Website data is a common and important domain that contains far fewer grammatical errors than learner essays.
We demonstrate that a factor behind this is the inability of systems to rely on a strong internal language model in low error density domains.
- Score: 17.57265480823457
- License: http://arxiv.org/licenses/nonexclusive-distrib/1.0/
- Abstract: Evaluation of grammatical error correction (GEC) systems has primarily
focused on essays written by non-native learners of English, which however is
only part of the full spectrum of GEC applications. We aim to broaden the
target domain of GEC and release CWEB, a new benchmark for GEC consisting of
website text generated by English speakers of varying levels of proficiency.

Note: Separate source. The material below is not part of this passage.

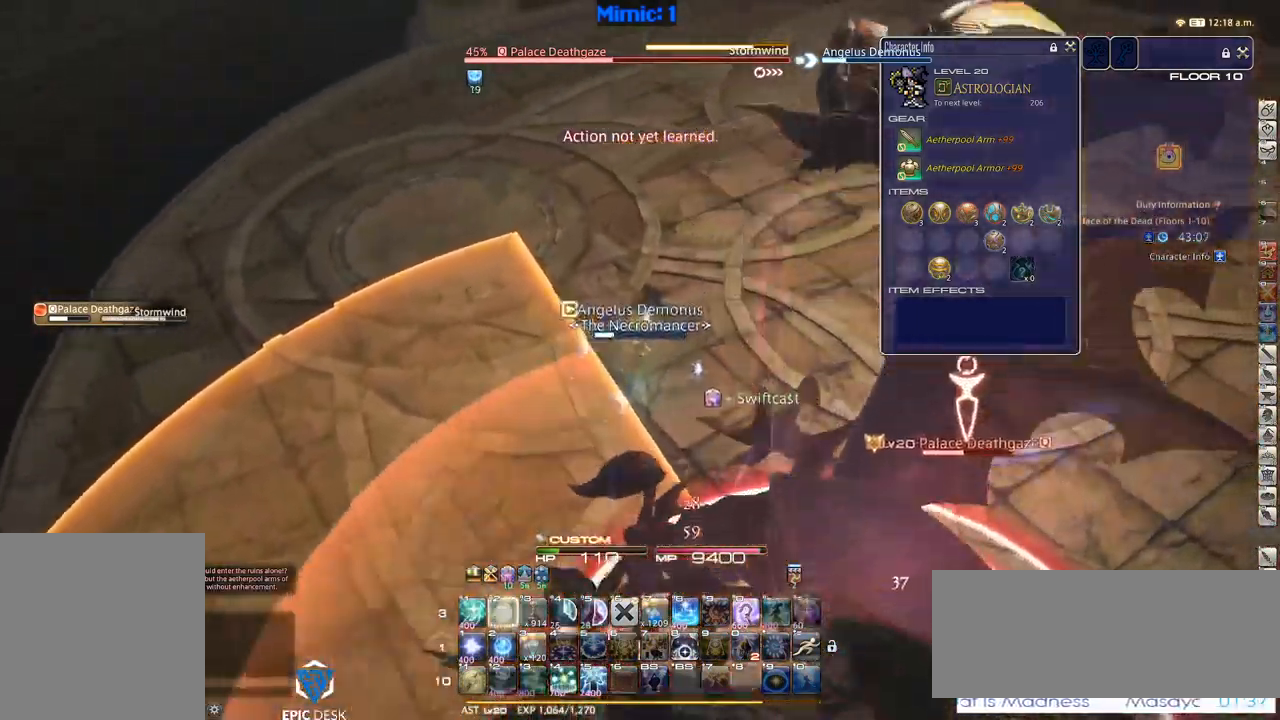
{"keys": ["w"], "events": [[17, "2", "up"], [67, "alt_r", "up"], [150, "d", "down"], [200, "p", "down"], [250, "space", "down"], [350, "p", "up"], [383, "p", "down"], [383, "space", "up"], [433, "d", "up"], [433, "p", "up"]]}
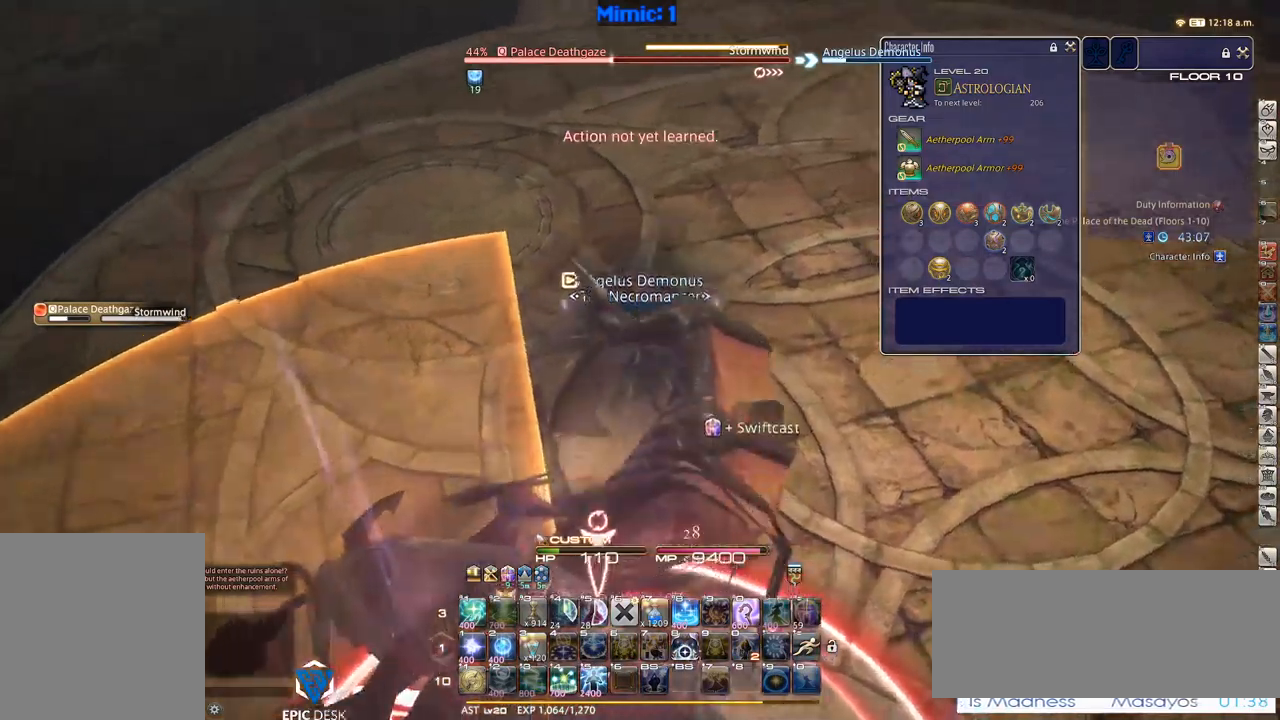
{"keys": ["p", "w"], "events": [[50, "alt_r", "down"], [100, "1", "down"], [200, "1", "up"], [200, "alt_r", "up"], [233, "p", "down"], [283, "minus", "down"], [383, "minus", "up"], [383, "p", "up"], [433, "p", "down"]]}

Website data is a common and important domain that contains far fewer
grammatical errors than learner essays, which we show presents a challenge to
state-of-the-art GEC systems. We demonstrate that a factor behind this is the
inability of systems to rely on a strong internal language model in low error
density domains. We hope this work shall facilitate the development of
open-domain GEC models that generalize to different topics and genres.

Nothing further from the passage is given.